_DIRECTIONS FOR THIS TASK_: Each line that includes "solved" must be copied from the records.

** Opening EXERCISE DATA block **

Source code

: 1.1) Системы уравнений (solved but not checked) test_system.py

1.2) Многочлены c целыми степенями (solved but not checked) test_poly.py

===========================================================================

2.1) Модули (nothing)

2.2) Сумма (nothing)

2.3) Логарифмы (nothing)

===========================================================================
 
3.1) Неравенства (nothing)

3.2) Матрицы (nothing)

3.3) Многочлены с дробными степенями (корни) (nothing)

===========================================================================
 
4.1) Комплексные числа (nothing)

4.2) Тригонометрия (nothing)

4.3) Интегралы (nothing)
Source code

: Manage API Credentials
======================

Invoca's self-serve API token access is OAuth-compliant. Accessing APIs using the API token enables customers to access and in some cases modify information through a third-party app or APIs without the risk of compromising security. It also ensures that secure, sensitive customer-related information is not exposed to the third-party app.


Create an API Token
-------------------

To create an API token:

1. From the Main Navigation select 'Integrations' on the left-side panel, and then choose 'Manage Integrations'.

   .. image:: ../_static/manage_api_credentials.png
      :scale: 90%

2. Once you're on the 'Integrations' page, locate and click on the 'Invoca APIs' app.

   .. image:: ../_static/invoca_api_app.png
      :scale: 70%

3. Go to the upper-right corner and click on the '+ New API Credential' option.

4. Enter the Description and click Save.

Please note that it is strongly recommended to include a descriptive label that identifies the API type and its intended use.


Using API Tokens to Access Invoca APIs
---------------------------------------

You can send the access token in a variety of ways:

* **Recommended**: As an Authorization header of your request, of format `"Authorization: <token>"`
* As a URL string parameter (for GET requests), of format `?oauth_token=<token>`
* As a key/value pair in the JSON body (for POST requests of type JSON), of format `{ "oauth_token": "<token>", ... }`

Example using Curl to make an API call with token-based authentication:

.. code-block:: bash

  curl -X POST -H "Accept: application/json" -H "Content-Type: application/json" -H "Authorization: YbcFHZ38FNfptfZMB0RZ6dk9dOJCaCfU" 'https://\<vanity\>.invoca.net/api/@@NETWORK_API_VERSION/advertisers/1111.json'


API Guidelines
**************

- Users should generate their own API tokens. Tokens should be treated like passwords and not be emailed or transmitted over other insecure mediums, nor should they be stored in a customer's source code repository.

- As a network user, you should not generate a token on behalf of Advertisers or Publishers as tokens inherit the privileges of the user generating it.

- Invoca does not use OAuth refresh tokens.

** Closing EXERCISE DATA block **

_SOLUTION FOR THIS EXERCISE_:
: 1.1) Системы уравнений (solved but not checked) test_system.py
1.2) Многочлены c целыми степенями (solved but not checked) test_poly.py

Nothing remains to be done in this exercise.